--- WORK REQUIRED ---
Render into Spanish this sentence from the Todd McCarthy biography: "His father was a rancher and real-estate developer."

--- TEXT ---
◇ ◇ ◇ ◇ ◇ ◇ ◇
- Born: February 16, 1950 (age 76) Evanston, Illinois, U.S.
- Education: Stanford University (BA)
- Occupations: Writer, film critic
- Spouse: Sasha Alpert ​(m. 1993)​

= Todd McCarthy =

American film critic and author

Todd McCarthy (born February 16, 1950) is an American film critic and author. He wrote for Variety for 31 years as its chief film critic until 2010. In October of that year, he joined The Hollywood Reporter, where he subsequently served as chief film critic until 2020. McCarthy subsequently began writing regularly for Deadline Hollywood in 2020.

==Early life==
Todd McCarthy was born in Evanston, Illinois, the son of Daniel and Barbara McCarthy. His mother was a cellist and served as the president of the Evanston Symphony Orchestra. His father was a rancher and real-estate developer. McCarthy graduated from Evanston Township High School (ETHS) in 1968 and Stanford University in 1972. While at ETHS, he made a silent, plotless movie on Super 8 film titled Mimi after the nickname of his featured classmate who later became known as Claudia Jennings. In college, McCarthy was hired as a critic at the newspaper office on campus. His first review was a positive one for the French-Italian film Belle de Jour (1967). He wrote it at the age of 18.

==Career==
McCarthy edited Kings of Bs: Working Within the Hollywood System with Charles Flynn, a book that discusses the great filmmakers of B movies, which was published in 1975. He moved to Los Angeles and from 1974 to 1975, worked for Paramount Pictures as an assistant to Elaine May. He helped her edit Mikey and Nicky (1976). From 1975 to 1977, McCarthy worked for New World Pictures in Los Angeles as the director of advertising and publicity. He also joined The Hollywood Reporter as a film critic in 1975 but was let go a year later. McCarthy was later the manager of the English-language edition of Le Film français in 1977. The next year, he got a job as a Hollywood editor for Film Comment.
◇ ◇ ◇ ◇ ◇ ◇ ◇
--- INFORMATION SHOWN ---
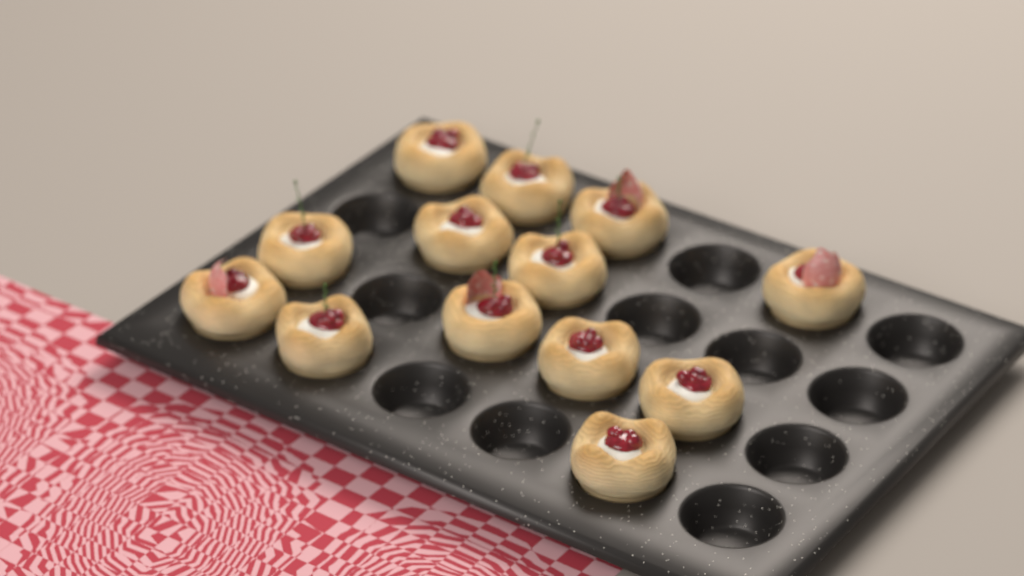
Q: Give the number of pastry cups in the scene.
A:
◇ ◇ ◇ ◇ ◇ ◇ ◇
--- WRITTEN ANSWER ---
Su padre era ranchero y promotor inmobiliario.